The second approach, which we much preferred, was simply to include the design and delivery of a safe walk-through testing site as part of delivering mass testing. When someone wanted to be tested, they simply needed to turn up at a testing site, hosted and run by a member organisation, and either return or wait for their result or receive a one-time text. Again, in this scenario, a pay-what-you-can-policy would be in place as well as inviting people to become a coop member. Critically these would not be testing facilities dropped out of the sky into local communities, but testing resources embedded within local organisations that represent and work with the local populace already. 

This is the basic idea we were working on to address the short-term challenge of ‘ending the curve’ rather than just pushing the ball down the road by ‘flattening the curve’. An idea which undoubtedly could be improved and undoubtedly like anything in life would have involved technical hurdles.
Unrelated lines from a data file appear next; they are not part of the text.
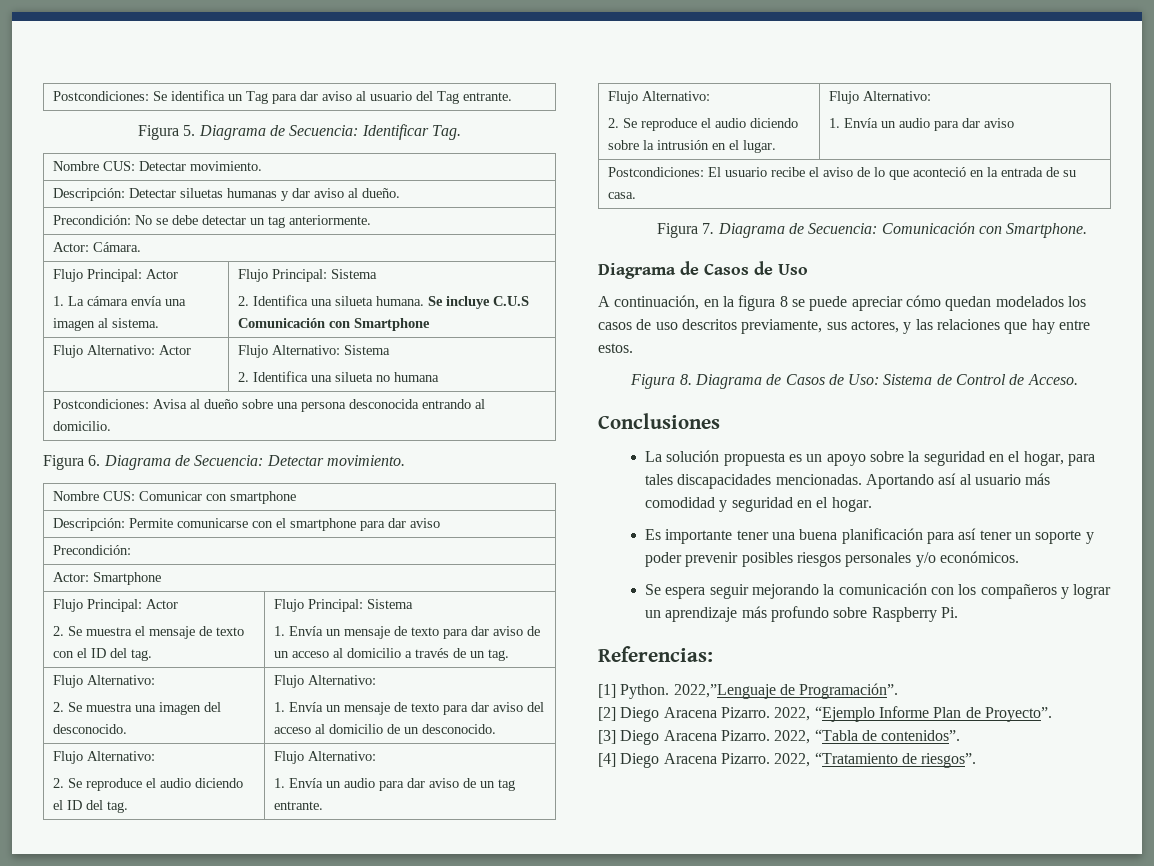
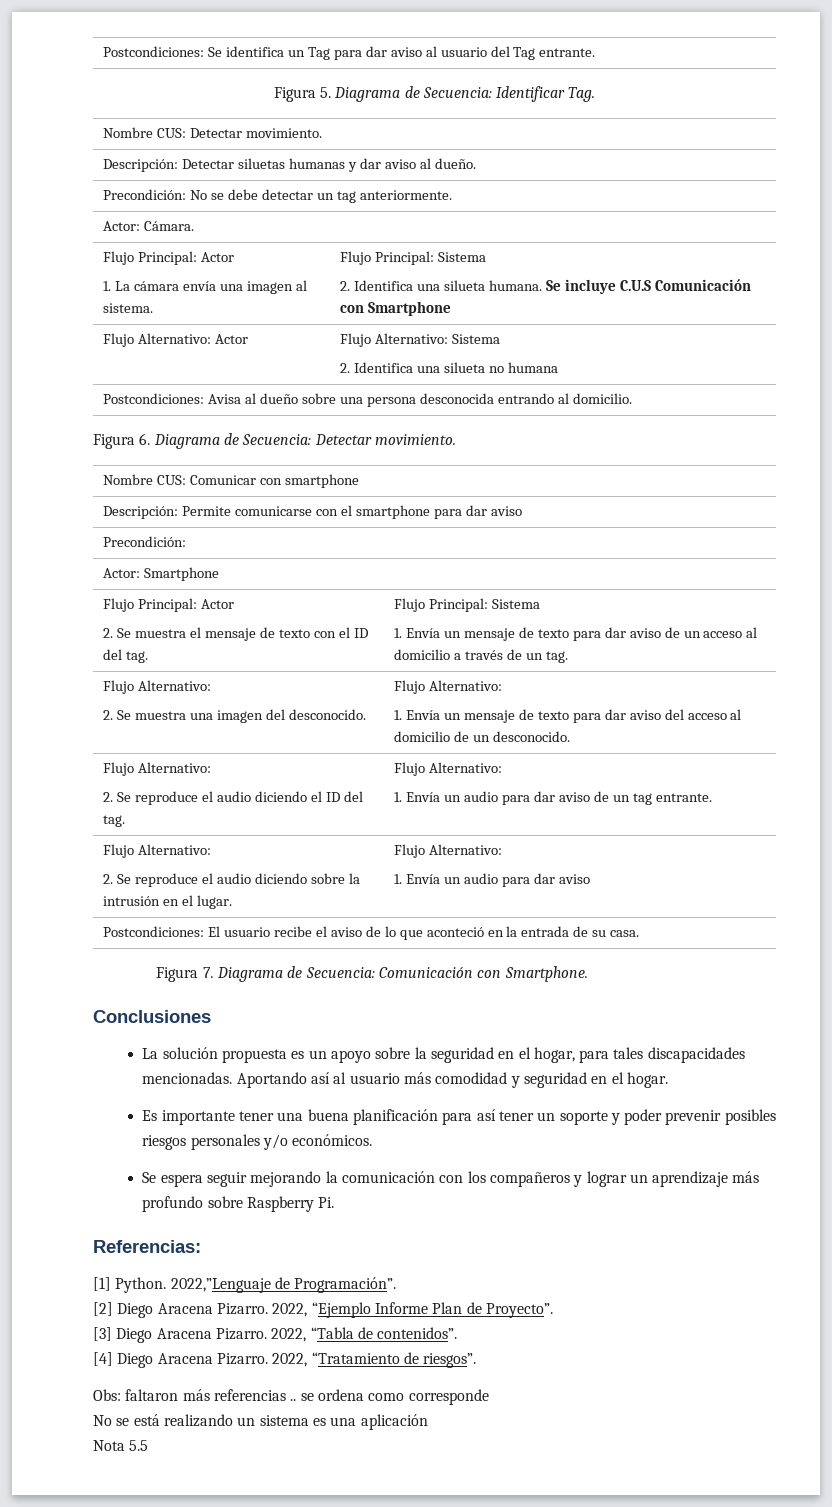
[598,261,808,279] [598,295,1086,311] [598,319,1090,334] [598,343,633,353] [630,374,1078,389] // Diagrama de Casos de Uso // A continuación, en la figura 8 se puede apreciar cómo quedan modelados los casos de uso descritos previamente, sus actores, y las relaciones que hay entre estos. // Figura 8. Diagrama de Casos de Uso: Sistema de Control de Acceso. -> (588, 974) none
(977, 760) none -> [93,1389,489,1405] [93,1414,428,1430] [93,1440,149,1451] // Obs: faltaron más referencias .. se ordena como corresponde // No se está realizando un sistema es una aplicación // Nota 5.5

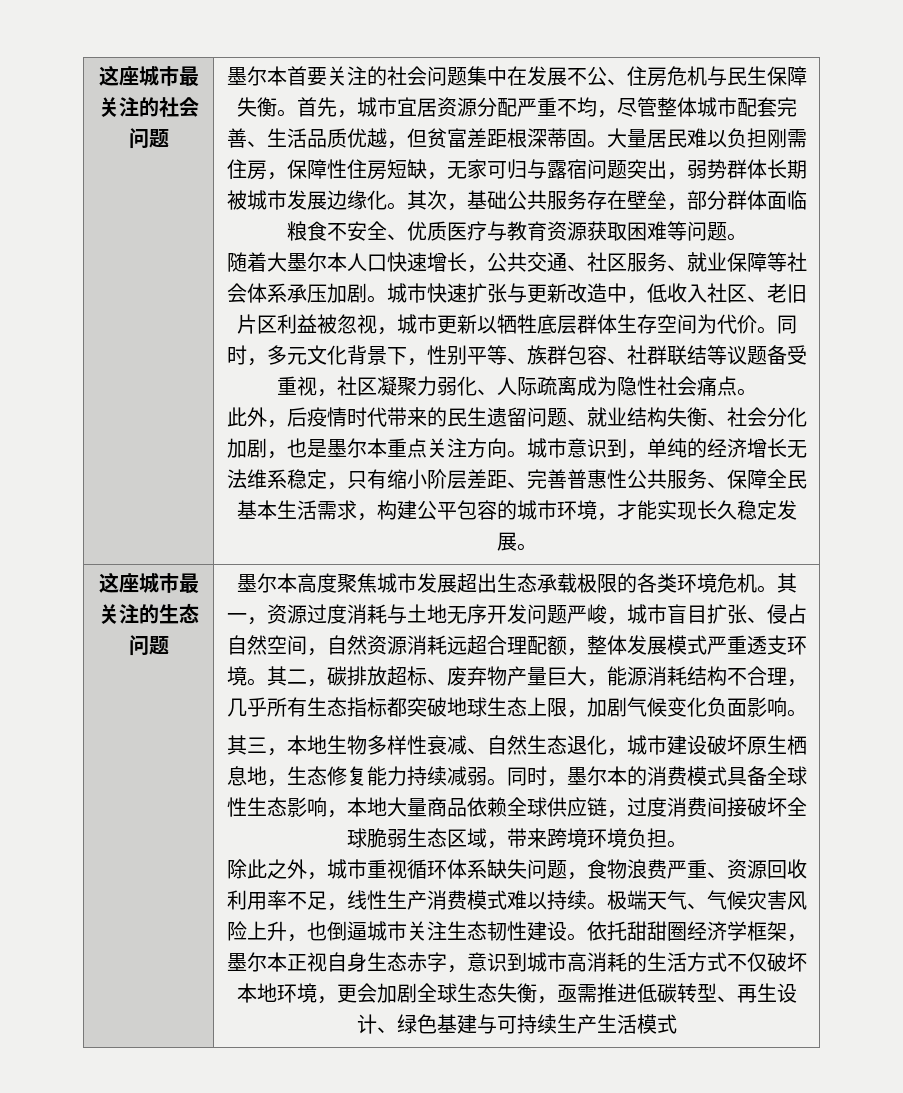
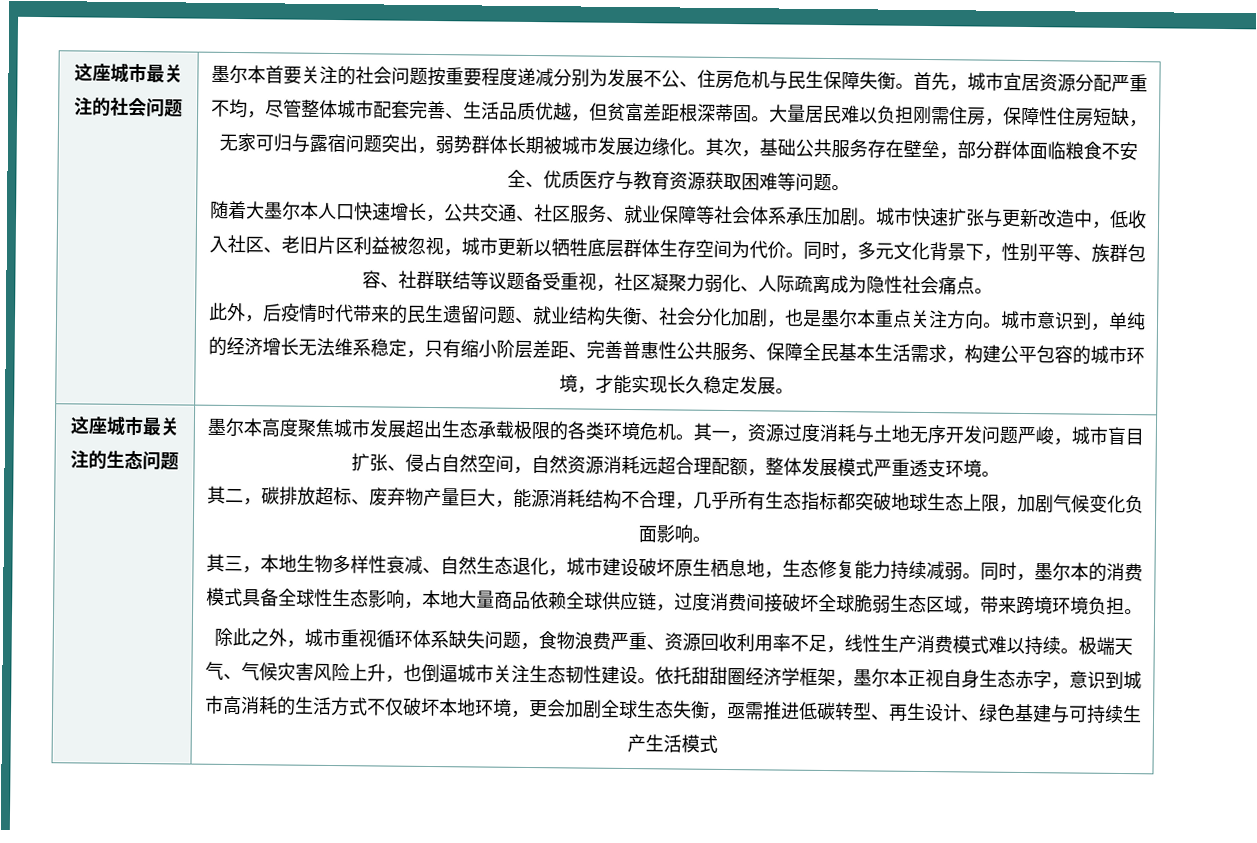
[466,66,527,86] 集中在 -> [426,66,608,88] 按重要程度递减分别为
(267, 682) none -> (1000, 474) //

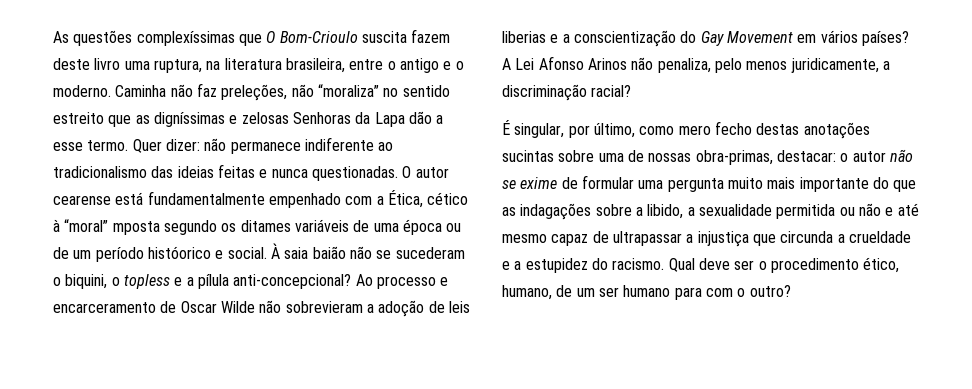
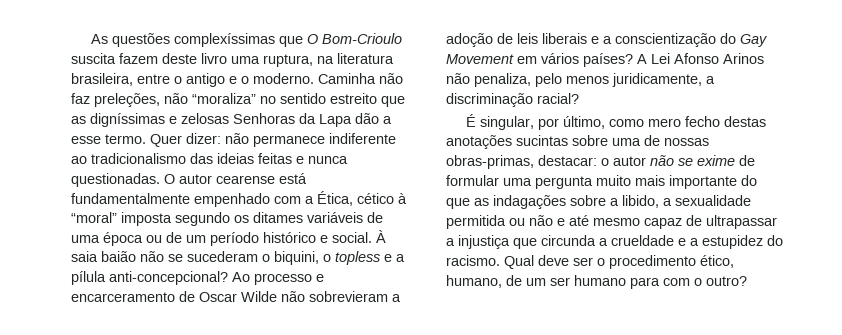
[112,221,160,235] mposta -> [121,212,172,226] imposta
[147,246,211,259] históorico -> [263,232,316,243] histórico
[502,31,546,43] liberias -> [542,33,587,44] liberais
[695,150,773,165] obra-primas, -> [446,155,534,169] obras-primas,

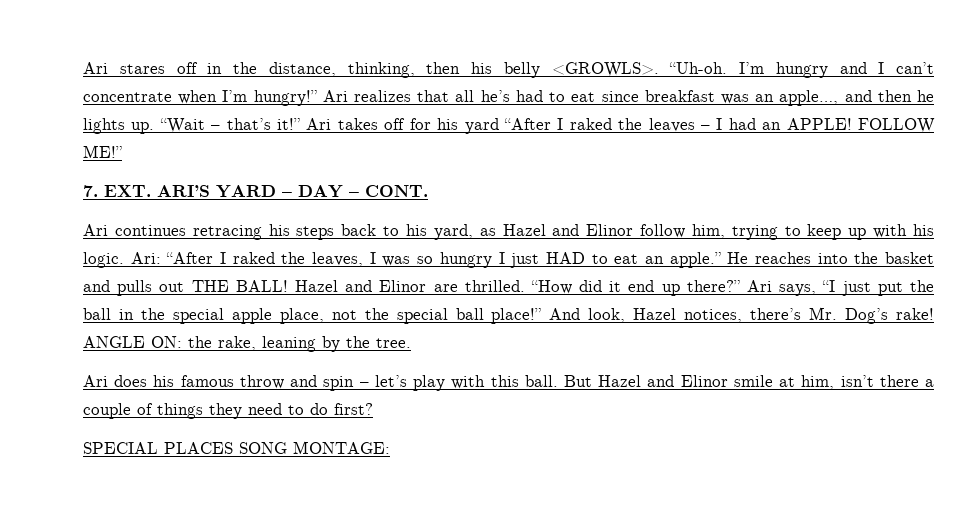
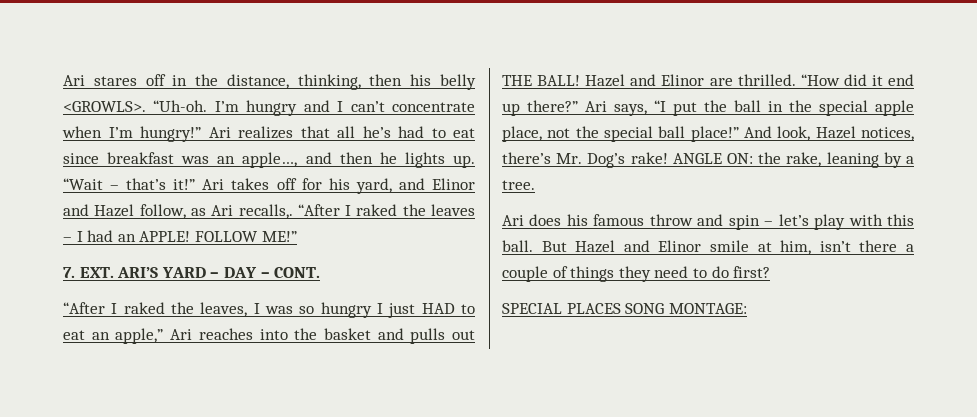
[464,118,499,134] yard -> [355,178,475,194] [63,204,293,219] yard, and Elinor and Hazel follow, as Ari recalls,.
[83,224,935,240] [83,252,161,268] Ari continues retracing his steps back to his yard, as Hazel and Elinor follow him, trying to keep up with his logic. Ari: -> (321, 272) none
[669,252,749,268] apple.” He -> [115,328,193,344] apple,” Ari
[841,281,871,296] just -> (666, 106) none
[346,336,370,348] the -> [906,156,914,164] a

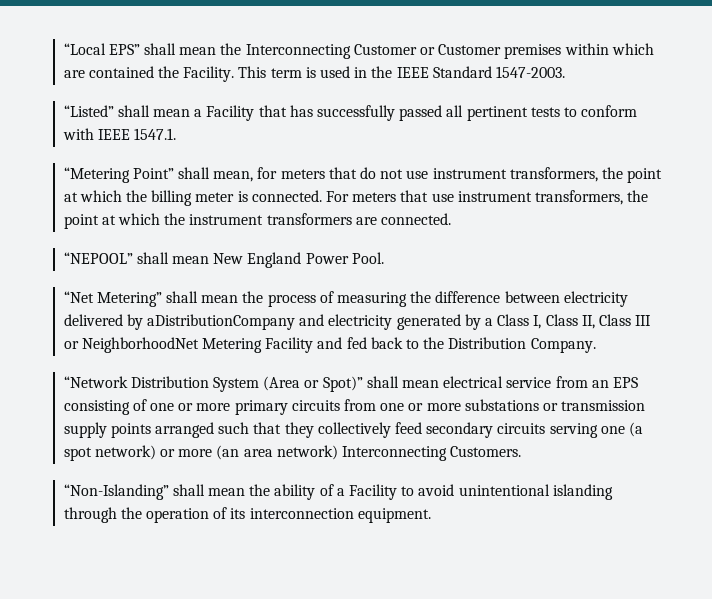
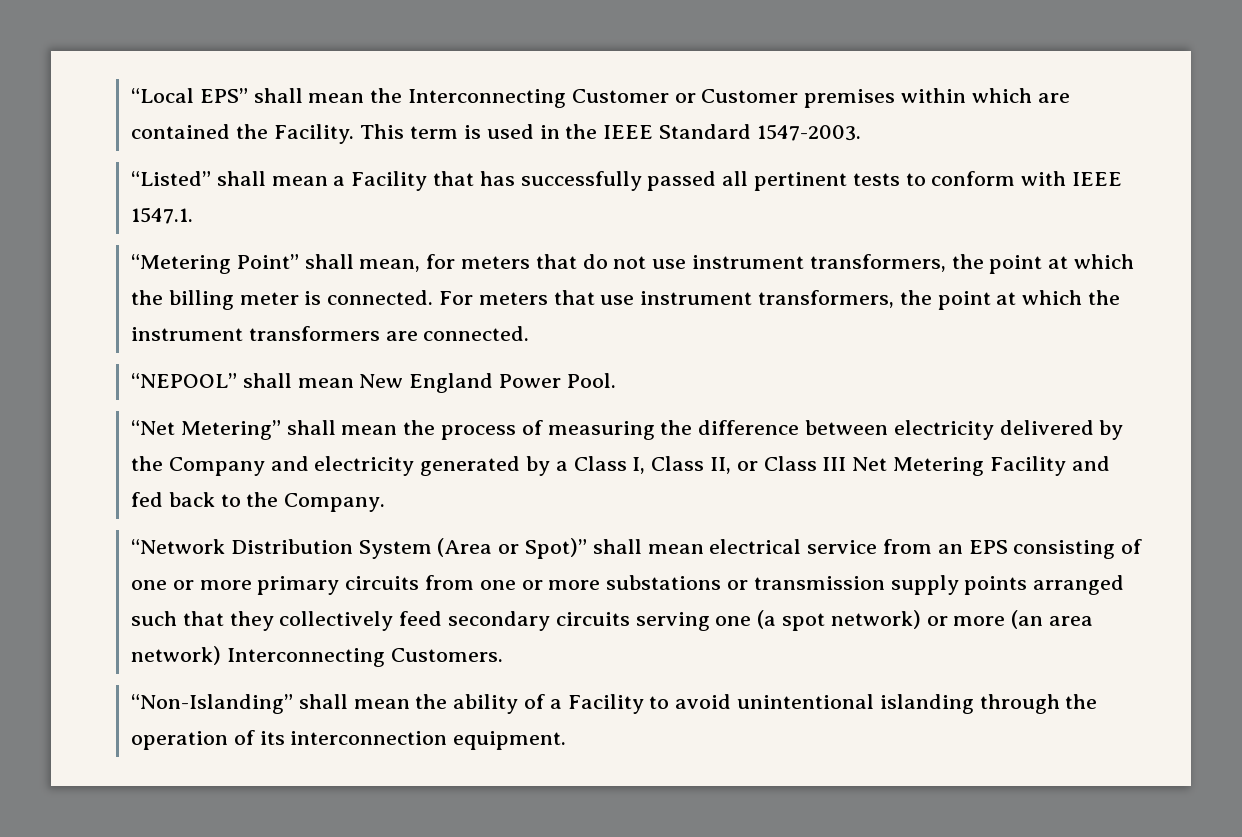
[147,314,296,330] aDistributionCompany -> [130,456,265,476] the Company
(595, 322) none -> [736,461,758,471] or
[63,337,199,353] or NeighborhoodNet -> [852,457,888,471] Net
[448,337,527,349] Distribution -> (279, 499) none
Nonetheless, an avenue people could use to effectively protect themselves and their communities in the face of a lack of effective protection. So why didn’t it happen?

In short, because we did not continue as we realized there was a larger step that first had to be patiently achieved. We learnt that this proposal was premised on there being a big enough community of people out there with whom we share common ground, philosophically on non-dualism, politically on dual-power, and technically on platform-cooperativism. In other words, there needed to be some degree of permeation of these ideas amongst the UK population to make it stick.

Instead, we largely encountered potential collaborators fixated on acting in terms of government versus opposition or public versus private, fixated on talking about the latest nightly government broadcast, or simply proclaiming that the government was doing great. Mostly people withdrew, belying the point that UK citizens do take the State for granted as fundamentally benevolent.

When we did make some headway with folks, we also made a critical mistake in our communications. Our use of the concept of community confused things, as it was generally understood through the lens of blind localism, rather than cosmolocalism. When we talked about ‘community testing’ we were looking at how to put the power of testing in the hands of the community. However, some people associated ‘community testing’ just with informal and non-expert networks that were unknowledgeable, rather than a pooling of resources and collective knowledge. But if the initial months of the first UK lockdown taught us anything, it is that communities can be relied upon when governments fail. Unfortunately, at the moment it is clear that testing is not in the hands of people who need it or know how to use it even if Amazon.com, Inc. can deliver one to your door.Our conclusion from this experiment then has been that instead of a small group of citizens trying to implement an idea new to people during a crisis, our task is to cultivate the shared ground it is premised on in preparation for the next crisis. Then an actual community of understanding and practice might emerge that can cooperatively intervene. This article and the platform on which it is published are part of that process of cultivation.